### Passage to read
--*--
Global sanctions over nuclear dispute deepens Iran’s economic crisis

Iran’s currency has fallen to a record low amid growing fears of renewed international sanctions tied to its nuclear dispute with the West.
On the foreign exchange market, €1 now costs 1.18 million rials, an increase of 20 per cent compared to a month ago. The rial is also trading at over 1 million to the U.S. dollar.
The decline comes as Germany, France, and the United Kingdom consider triggering the “snapback” mechanism at the United Nations Security Council.
This mechanism would reinstate previous UN sanctions, including a general arms embargo and punitive measures against Iranian individuals and organisations.
The process could begin as early as Thursday if Iran does not back down.
Tehran has so far rejected the terms for a new nuclear agreement, particularly demands to halt its independent uranium enrichment programme.
Western powers remain concerned that Iran may be seeking to develop nuclear weapons, an accusation Iran strongly denies.
--*--
### Required work
a) Reproduce the part of the Iran sanctions article that starts at "The process could" and ends at "uranium enrichment programme.".
b) In the Iran sanctions article, what does €1 cost on the foreign exchange market?
c) Write the next part of the Iran sanctions article, picking up after its last sentence.
The rows that follow have no connection to the Iran sanctions article.

Stored data:
--*--
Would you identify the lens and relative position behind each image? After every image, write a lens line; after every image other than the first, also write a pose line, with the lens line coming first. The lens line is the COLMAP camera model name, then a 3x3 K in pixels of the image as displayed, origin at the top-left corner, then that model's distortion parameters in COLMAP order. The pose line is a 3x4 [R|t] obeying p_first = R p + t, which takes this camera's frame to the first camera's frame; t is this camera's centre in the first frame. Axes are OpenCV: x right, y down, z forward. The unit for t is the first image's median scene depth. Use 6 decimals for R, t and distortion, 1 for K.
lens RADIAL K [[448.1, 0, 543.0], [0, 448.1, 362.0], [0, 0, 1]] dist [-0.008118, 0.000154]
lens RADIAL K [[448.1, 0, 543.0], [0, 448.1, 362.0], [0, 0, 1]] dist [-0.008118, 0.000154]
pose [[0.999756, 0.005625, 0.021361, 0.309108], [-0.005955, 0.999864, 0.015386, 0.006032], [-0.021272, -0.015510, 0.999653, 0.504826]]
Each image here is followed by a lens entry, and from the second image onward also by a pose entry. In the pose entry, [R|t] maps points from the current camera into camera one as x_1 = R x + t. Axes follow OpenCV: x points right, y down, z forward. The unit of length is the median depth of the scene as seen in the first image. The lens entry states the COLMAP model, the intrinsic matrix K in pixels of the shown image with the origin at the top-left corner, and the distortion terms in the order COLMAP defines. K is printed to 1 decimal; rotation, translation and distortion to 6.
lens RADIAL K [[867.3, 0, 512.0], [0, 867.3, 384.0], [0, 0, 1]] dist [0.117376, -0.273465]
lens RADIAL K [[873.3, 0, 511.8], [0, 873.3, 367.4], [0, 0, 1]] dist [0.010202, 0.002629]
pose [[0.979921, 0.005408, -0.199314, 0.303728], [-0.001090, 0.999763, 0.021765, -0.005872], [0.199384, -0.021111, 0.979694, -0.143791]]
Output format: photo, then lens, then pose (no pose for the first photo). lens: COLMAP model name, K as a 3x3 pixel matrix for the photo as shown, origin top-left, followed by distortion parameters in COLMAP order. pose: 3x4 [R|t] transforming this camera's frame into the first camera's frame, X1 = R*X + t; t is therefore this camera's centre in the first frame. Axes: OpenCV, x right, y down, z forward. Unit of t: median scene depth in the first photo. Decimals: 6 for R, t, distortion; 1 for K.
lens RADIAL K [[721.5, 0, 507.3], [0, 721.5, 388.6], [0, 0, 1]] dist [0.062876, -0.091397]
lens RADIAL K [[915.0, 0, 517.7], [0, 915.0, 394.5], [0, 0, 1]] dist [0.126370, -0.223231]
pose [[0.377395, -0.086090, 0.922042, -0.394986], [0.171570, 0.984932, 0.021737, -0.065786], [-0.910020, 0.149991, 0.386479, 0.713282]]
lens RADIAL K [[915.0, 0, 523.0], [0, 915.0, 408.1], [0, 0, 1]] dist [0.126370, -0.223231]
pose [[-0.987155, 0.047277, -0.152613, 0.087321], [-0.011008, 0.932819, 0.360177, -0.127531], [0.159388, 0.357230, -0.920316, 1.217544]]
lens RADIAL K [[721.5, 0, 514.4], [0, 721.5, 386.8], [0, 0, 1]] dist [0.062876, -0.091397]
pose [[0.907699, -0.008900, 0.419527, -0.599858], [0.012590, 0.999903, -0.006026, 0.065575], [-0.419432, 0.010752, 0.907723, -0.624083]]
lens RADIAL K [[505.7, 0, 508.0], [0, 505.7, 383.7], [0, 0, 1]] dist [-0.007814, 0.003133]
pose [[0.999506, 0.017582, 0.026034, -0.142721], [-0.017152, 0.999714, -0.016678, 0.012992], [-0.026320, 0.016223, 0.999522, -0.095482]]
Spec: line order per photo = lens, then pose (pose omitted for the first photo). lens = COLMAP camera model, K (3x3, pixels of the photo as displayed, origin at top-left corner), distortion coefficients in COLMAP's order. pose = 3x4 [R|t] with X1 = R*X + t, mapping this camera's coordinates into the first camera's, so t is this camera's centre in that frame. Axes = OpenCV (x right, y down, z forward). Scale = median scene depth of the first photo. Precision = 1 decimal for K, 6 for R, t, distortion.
--*--
### Answers to this exercise
a)
The process could begin as early as Thursday if Iran does not back down.
Tehran has so far rejected the terms for a new nuclear agreement, particularly demands to halt its independent uranium enrichment programme.

b) 1.18 million rials.

c)
Despite its vast oil and gas reserves, Iran has faced a prolonged economic crisis, largely due to sanctions related to its nuclear programme. After the 2015 Vienna nuclear agreement, €1 was worth less than 40,000 rials.
However, during his first term, U.S. President Donald Trump unilaterally withdrew from the deal, reimposing harsh U.S. sanctions.
Economists warn that further sanctions could drive up inflation even more, pushing higher the cost of essential goods, such as food, electricity, water, gas, and petrol.
Many of Iran’s nearly 90 million citizens are already grappling with severe financial hardship.